La fiesta del pata sucia
Hace dos mil y pico de años, en un potrero perdido en medio de un desierto asiático en el que, actualmente, mueren cientos de chicos bajo las bombas, entre ovejas, villeros y artistas ambulantes, nacía un morochito pata sucia hijo de laburantes.
Con el tiempo, se hizo político. De él, sabemos que, a la edad de treinta, empezó a militar el anarquismo y a luchar por la abolición de los privilegios, las riquezas y la propiedad privada; por la liberación del cuerpo y el espíritu; por la anulación del trabajo y de las instituciones (entre ellas, principalmente, la familia y el dinero); la enseñanza de la desobediencia civil y la práctica extensiva del amor. Se rodeó de putas, leprosos, ladrones, villeros y revolucionarios. Profesó el anarco-comunismo (único sacramento que enseñó) y un pacifismo virulento («no traigo paz, sino la espada»). De él, tenemos el testimonio de algunos pocos de sus seguidores: nos dicen que hacía milagros. Sanó a los pobres y operó algunos pocos prodigios grandes, dignos de recordar, porque son, a su vez, alegoría de sus enseñanzas: hizo del agua vino, para que siguiera la fiesta; dio de comer al pueblo hambriento dos veces multiplicando el morfi; resucitó cadáveres, porque esta es la vida que vale la pena vivir; caminó arriba del agua en medio de una tormenta y calmó la tormenta, porque lo imposible es posible cuando se tiene fe en uno mismo; y, por último, se resucitó, después de que lo humillaran, azotaran y crucificaran, porque nada es más fuerte que la convicción de un negro. Nos dejó una sola oración, consciente de lo aburrido que es rezar: en esa oración, nos enseñó a exigirle a dios su reino.

**Tareas**
1 - Según el texto, ¿a qué edad empezó el protagonista a militar el anarquismo?
2 - Reescribe el tramo del texto desde "La fiesta del" hasta "hijo de laburantes.", sustituyendo "potrero" por "establo".

**Listado**

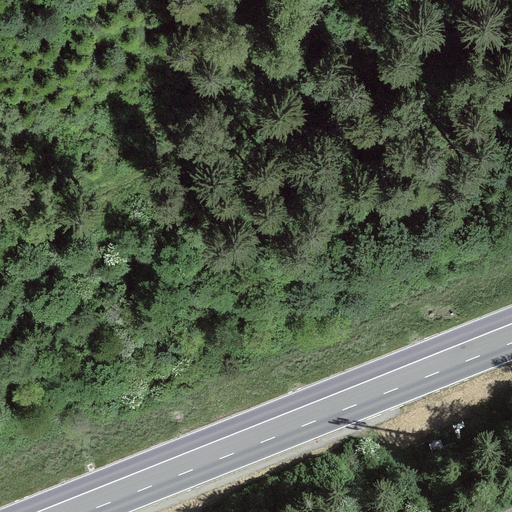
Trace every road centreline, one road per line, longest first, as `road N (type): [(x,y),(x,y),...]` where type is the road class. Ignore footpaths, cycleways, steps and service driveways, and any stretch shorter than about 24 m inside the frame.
road 1 (track): [(0,245),(511,33)]
road 2 (primary): [(511,334),(66,511)]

**Respuestas por tarea**
1 - A la edad de treinta.

2 -
La fiesta del pata sucia
Hace dos mil y pico de años, en un establo perdido en medio de un desierto asiático en el que, actualmente, mueren cientos de chicos bajo las bombas, entre ovejas, villeros y artistas ambulantes, nacía un morochito pata sucia hijo de laburantes.